▶ **Task data**:
## Start

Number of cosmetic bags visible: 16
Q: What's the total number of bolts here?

## End
## Start

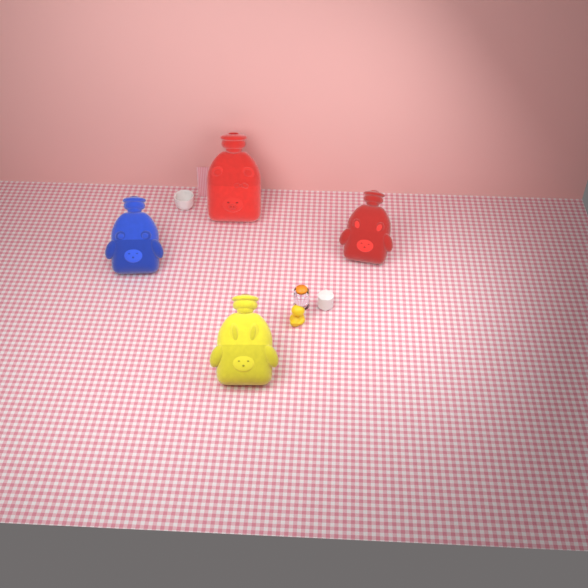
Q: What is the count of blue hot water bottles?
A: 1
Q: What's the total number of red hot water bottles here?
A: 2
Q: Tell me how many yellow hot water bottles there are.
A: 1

## End
## Start

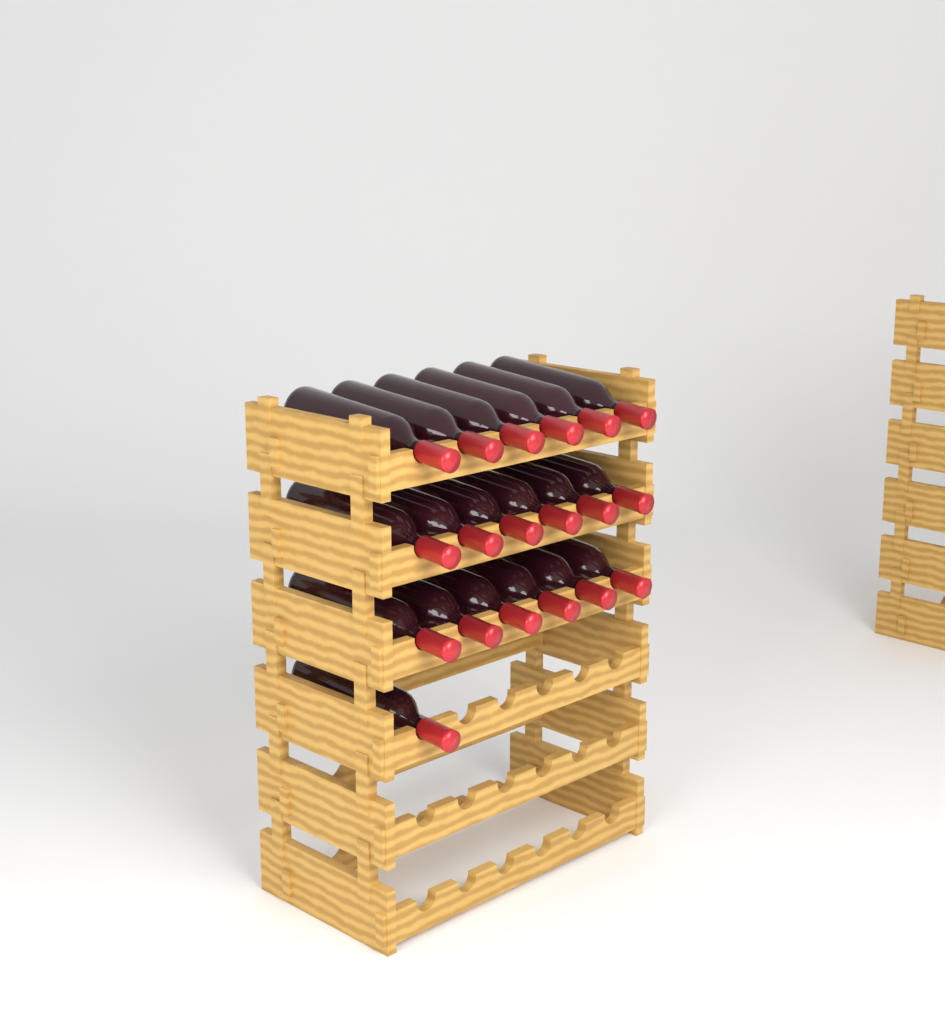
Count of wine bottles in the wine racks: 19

## End

▶ **Prompt**: Select every line in the entries above that contains the string "water", and copy those lines out. Case matters when matching.

▶ **Task result**:
Q: What is the count of blue hot water bottles?
Q: What's the total number of red hot water bottles here?
Q: Tell me how many yellow hot water bottles there are.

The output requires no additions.